What is History Now?
By David Cannadine
Review by Ffion (History)
What is History Now? is a pithy and captivating analysis of the various ways in which historians view the past. The book tackles the more modern concepts of History, with chapters addressing a multitude of different perspectives, including gender, religion and culture – for any budding historians looking to dip their toes into the pools of the various kinds of history available, this is the book for you!
Prior to reading this book, I wasn’t aware of the variety of ways in which the past could be interpreted. Looking back, it was one of the most critical works that prepared me well for beginning my degree, particularly now that I’m studying a paper called “Approaches to History”, which centres around the incorporation of various disciplines in the study of History.

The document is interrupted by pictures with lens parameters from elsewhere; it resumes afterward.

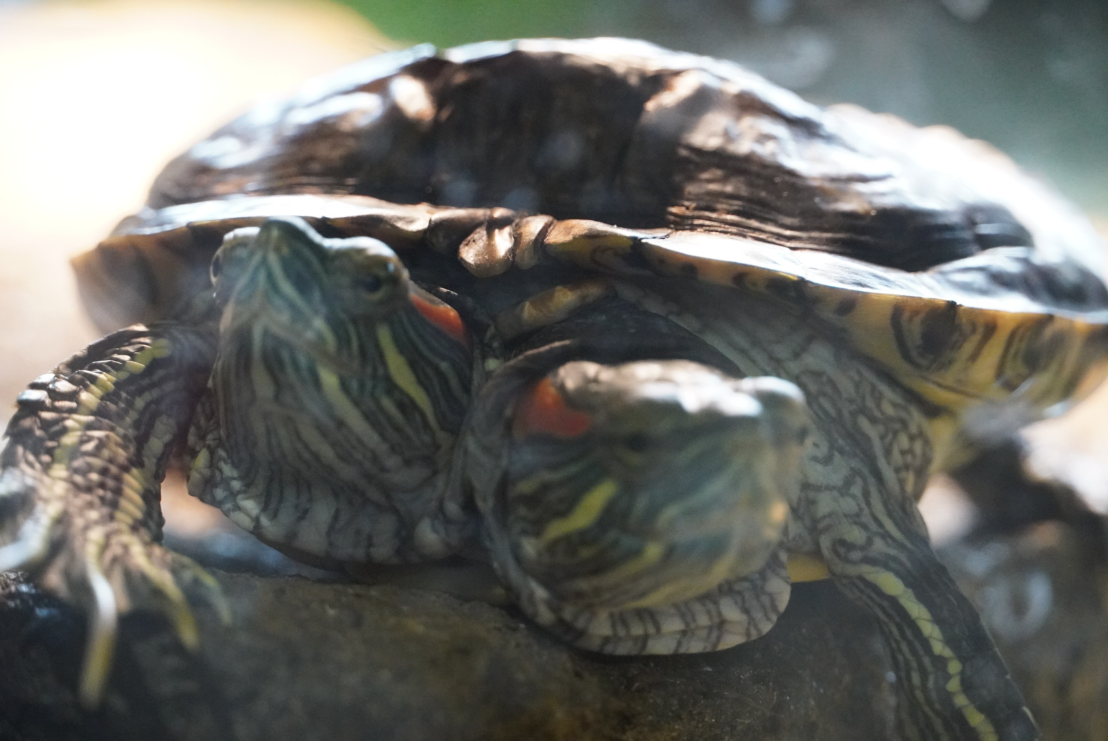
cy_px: 370
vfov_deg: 8.0
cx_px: 554
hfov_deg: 11.9
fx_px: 5313
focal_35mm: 172
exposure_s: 1/40
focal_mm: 115
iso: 6400
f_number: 5.6
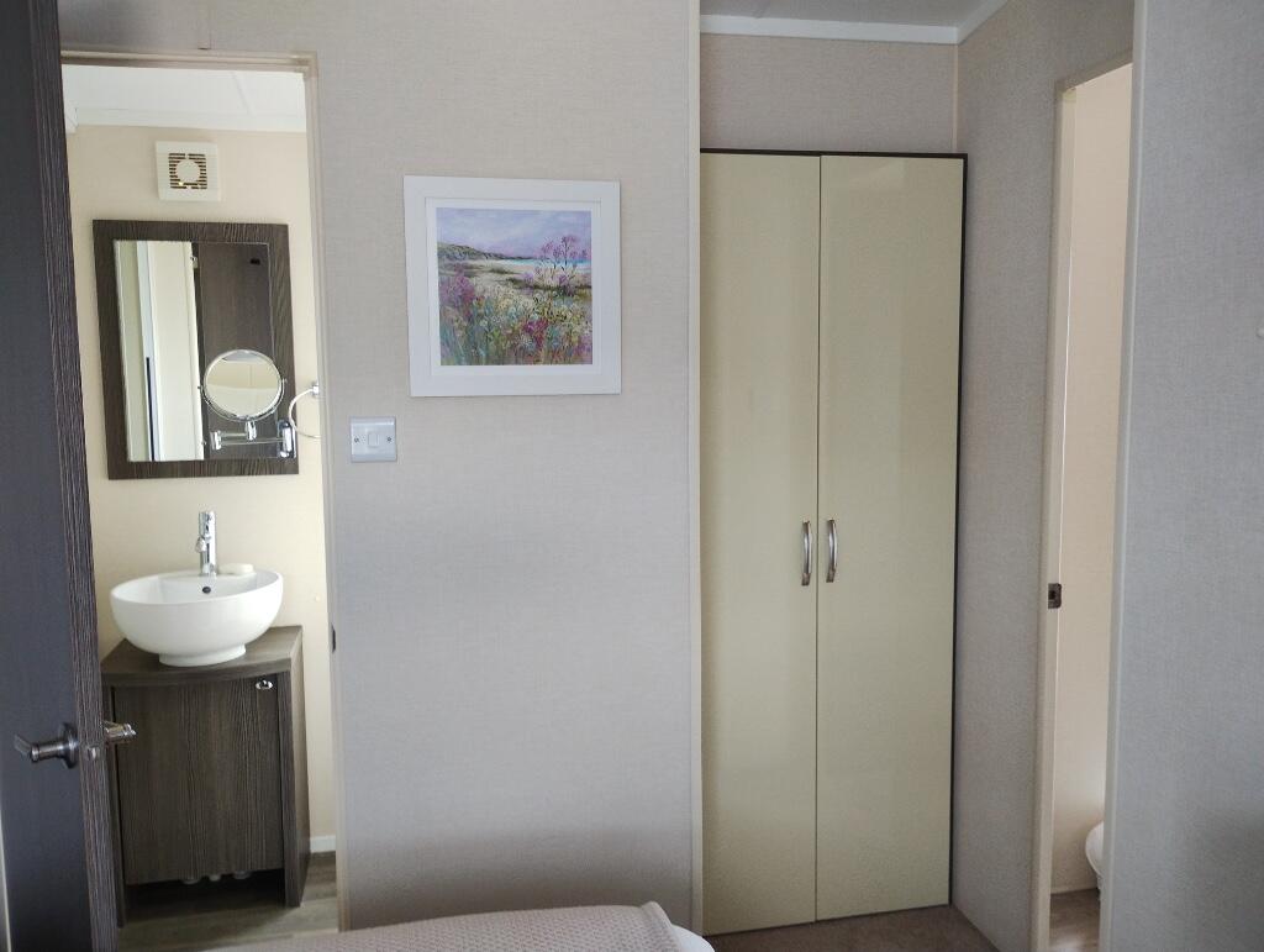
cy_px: 476
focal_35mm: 28
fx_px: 1024
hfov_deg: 63.4
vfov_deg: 49.9
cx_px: 632
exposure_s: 1/33.3
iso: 672
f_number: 1.8
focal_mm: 4.27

Furthermore, the chapter on gender, culture and social History have proved incredibly useful as it provided me with a base understanding of approaches I would later go on to study for modules.
Reading What is History Now gives you the opportunity not only to gather a basic understanding of the ways in which history is viewed and documented, as well as key insight into the more academic nature of history, but it also allows you to see what areas or kinds of perspectives of History interest you individually. For me, it was the chapters on gender and cultural history that I found most fascinating.
In addition to its academic helpfulness, the book takes what could be very complicated and boring analyses of the perspectives of history and makes them engaging and easy to follow. One of the things I found most enjoyable about What is History Now? was the fact that each chapter is written by a different author, and most crucially, by an expert in that field of study, thus ensuring that the discussion of each topic remains engaging, because of the variety of writing styles and techniques, and of the highest and most informative quality. The sheer variety of perspectives, opinions and analysis found in this book makes it both a stimulating and helpful academic work that helps people to establish the basics of a variety of topics, as well as being a fun and enjoyable read that is easy to comprehend.
It is for those reasons, that I would recommend What is History Now? to anybody seeking to study History or any History and joint schools’ subjects here at Oxford!
Review by Rufus (Ancient and Modern History)
At its core, What Is History Now? is a book that documents the new types of historiography that have emerged in the study of history in recent years. The book’s title to a reference to a seminal work of the author’s grandfather, E.H. Carr, What is History? Helen Carr both acknowledges the importance of her grandfather’s work but also makes the case that new historiography needs to write about the huge technological and societal changes that have occurred since the 1960s. We are simply not living in the same world that E.H. Carr did. The book is comprised of a series of short essays written by a number of prominent historians. The intended impact of these essays as a whole is to delve into the new disciplines within the field of history, such as the history of emotions which Helen Carr writes about, but also to see the disciplines of the past in a new, not always positive, light.
As well as being useful in light of my university work, I found that many of the essays within the book were just fascinating (not to mention funny). It was not a book I felt obliged to read by virtue of its place within the reading list but one I can say I would have chosen in Waterstones were I looking for a new read. The book helped me to see how history is portrayed both within and outside academic contexts; the critical lens the book encourages applied to the film as much as it did literature. My favourite essay was one of the first, which touched on representations of history within media (any fans of The Crown will be particularly tickled).